Assigned task:
Produce an exact copy of the lines from the line containing "thumb cmc: (1446, 418)" through the last line of the entries below, and only those lines.
BEGIN Supplied material
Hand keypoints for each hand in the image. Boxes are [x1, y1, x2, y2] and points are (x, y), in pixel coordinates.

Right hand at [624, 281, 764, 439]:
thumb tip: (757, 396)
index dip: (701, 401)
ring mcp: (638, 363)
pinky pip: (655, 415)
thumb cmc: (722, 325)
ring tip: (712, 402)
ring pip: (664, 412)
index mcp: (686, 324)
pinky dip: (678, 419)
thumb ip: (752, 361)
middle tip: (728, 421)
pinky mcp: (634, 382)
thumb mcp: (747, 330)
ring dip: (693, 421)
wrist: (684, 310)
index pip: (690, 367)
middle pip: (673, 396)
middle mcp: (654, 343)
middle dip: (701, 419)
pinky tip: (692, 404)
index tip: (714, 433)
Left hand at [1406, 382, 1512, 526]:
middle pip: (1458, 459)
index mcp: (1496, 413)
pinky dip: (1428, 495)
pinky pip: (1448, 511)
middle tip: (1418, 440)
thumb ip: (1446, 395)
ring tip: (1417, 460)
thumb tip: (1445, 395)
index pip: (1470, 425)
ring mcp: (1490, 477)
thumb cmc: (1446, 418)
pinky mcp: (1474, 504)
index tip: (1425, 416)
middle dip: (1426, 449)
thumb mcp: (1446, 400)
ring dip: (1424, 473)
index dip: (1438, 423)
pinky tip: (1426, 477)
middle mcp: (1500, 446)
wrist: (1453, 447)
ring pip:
END Supplied material
Written reply:
thumb cmc: (1446, 418)
pinky mcp: (1474, 504)
index tip: (1425, 416)
middle dip: (1426, 449)
thumb mcp: (1446, 400)
ring dip: (1424, 473)
index dip: (1438, 423)
pinky tip: (1426, 477)
middle mcp: (1500, 446)
wrist: (1453, 447)
ring pip:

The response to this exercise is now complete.